• The problem:
Recast the lines of the data, from the very first line through the line containing "Advances the iterator and returns an array", inclusive, as a JSON list of strings with one string per line, omitting any blank lines.

[Stored items]
*****

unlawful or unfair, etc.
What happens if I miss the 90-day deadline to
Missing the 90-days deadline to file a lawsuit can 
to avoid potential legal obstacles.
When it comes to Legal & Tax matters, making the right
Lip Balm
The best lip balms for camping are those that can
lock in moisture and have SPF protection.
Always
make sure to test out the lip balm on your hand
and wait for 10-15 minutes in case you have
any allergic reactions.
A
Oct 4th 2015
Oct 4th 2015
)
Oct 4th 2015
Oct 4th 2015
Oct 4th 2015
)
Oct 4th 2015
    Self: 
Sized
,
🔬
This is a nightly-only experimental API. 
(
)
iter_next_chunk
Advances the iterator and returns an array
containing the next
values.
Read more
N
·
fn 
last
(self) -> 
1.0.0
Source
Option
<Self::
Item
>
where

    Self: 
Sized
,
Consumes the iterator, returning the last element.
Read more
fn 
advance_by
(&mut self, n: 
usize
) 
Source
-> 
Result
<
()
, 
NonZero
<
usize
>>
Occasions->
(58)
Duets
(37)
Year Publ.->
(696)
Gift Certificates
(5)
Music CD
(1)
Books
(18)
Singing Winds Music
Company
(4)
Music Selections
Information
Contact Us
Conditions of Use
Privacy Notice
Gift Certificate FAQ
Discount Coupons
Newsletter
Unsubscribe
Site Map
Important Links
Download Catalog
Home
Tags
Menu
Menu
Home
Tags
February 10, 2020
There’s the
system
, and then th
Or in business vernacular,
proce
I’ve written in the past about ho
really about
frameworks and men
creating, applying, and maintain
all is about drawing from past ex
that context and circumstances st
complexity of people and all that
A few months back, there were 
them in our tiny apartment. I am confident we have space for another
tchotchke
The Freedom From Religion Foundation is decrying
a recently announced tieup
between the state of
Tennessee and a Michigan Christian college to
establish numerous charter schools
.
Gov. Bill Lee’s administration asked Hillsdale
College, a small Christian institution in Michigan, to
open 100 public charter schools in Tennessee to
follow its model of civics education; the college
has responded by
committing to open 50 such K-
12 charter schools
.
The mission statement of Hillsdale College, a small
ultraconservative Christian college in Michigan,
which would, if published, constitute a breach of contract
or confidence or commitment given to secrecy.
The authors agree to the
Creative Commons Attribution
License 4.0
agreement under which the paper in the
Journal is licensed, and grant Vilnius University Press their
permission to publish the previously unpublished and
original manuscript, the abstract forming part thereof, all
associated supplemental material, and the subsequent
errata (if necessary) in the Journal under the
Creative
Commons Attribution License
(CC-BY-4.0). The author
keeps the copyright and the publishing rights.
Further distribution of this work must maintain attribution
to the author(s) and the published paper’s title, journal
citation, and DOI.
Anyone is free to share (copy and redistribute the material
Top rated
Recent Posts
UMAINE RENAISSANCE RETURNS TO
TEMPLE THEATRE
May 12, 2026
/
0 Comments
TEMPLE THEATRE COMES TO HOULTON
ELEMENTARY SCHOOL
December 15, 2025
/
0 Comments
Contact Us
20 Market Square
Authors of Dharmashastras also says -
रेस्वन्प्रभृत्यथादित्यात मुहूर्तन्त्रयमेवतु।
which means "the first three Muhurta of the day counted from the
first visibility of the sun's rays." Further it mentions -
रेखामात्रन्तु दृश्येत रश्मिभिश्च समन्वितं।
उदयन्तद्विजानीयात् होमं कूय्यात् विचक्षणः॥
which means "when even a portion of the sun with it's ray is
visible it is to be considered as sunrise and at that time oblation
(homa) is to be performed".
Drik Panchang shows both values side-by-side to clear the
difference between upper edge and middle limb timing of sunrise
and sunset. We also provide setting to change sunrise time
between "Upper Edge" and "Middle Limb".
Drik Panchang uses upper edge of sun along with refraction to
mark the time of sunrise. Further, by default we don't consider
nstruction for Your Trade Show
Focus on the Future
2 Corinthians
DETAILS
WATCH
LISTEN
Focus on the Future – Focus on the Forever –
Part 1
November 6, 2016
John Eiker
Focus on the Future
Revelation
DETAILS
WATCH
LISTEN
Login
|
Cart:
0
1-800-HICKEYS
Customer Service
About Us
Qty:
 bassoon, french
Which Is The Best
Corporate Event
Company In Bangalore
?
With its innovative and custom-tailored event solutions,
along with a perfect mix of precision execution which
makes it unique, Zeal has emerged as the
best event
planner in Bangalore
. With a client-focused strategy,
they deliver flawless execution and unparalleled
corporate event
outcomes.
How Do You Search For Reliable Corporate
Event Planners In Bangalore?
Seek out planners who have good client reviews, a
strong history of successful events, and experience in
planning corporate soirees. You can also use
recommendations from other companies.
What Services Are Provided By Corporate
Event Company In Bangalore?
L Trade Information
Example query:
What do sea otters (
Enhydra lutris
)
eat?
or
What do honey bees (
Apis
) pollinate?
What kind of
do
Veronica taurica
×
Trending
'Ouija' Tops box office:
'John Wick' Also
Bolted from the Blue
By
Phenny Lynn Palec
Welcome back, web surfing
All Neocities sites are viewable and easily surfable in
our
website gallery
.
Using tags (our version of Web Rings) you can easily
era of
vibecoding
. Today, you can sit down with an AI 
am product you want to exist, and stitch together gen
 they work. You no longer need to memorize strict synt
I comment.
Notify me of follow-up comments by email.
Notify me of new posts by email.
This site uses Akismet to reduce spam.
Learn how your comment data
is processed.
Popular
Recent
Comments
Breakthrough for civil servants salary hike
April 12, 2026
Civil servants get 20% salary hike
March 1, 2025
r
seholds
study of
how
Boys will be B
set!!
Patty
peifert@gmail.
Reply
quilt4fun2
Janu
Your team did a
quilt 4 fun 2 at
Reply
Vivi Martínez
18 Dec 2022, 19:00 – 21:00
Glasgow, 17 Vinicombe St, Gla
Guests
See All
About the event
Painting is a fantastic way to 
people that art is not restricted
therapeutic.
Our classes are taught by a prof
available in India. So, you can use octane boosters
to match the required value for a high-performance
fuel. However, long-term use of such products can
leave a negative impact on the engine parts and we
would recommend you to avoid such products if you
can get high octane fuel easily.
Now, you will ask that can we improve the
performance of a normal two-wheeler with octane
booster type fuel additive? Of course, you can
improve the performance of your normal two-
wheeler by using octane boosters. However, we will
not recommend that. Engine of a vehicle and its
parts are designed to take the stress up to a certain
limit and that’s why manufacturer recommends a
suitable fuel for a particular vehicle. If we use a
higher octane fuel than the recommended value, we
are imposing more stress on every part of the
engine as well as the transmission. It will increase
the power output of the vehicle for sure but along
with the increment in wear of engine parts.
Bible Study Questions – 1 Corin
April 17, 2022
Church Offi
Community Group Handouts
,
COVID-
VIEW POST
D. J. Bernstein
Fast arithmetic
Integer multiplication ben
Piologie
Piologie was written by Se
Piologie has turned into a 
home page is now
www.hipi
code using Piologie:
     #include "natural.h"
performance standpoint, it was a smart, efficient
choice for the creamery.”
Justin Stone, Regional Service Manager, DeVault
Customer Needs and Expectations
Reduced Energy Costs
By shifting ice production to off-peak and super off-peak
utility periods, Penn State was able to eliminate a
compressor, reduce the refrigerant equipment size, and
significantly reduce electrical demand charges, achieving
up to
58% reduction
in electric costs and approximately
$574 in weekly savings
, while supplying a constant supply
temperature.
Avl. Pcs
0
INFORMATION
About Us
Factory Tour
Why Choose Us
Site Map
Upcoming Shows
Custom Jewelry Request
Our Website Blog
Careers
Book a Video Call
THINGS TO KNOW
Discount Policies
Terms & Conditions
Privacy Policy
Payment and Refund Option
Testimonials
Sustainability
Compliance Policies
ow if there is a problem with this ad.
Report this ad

*****

• Answer box:
[
  "unlawful or unfair, etc.",
  "What happens if I miss the 90-day deadline to",
  "Missing the 90-days deadline to file a lawsuit can ",
  "to avoid potential legal obstacles.",
  "When it comes to Legal & Tax matters, making the right",
  "Lip Balm",
  "The best lip balms for camping are those that can",
  "lock in moisture and have SPF protection.",
  "Always",
  "make sure to test out the lip balm on your hand",
  "and wait for 10-15 minutes in case you have",
  "any allergic reactions.",
  "A",
  "Oct 4th 2015",
  "Oct 4th 2015",
  ")",
  "Oct 4th 2015",
  "Oct 4th 2015",
  "Oct 4th 2015",
  ")",
  "Oct 4th 2015",
  "    Self: ",
  "Sized",
  ",",
  "🔬",
  "This is a nightly-only experimental API. ",
  "(",
  ")",
  "iter_next_chunk",
  "Advances the iterator and returns an array"
]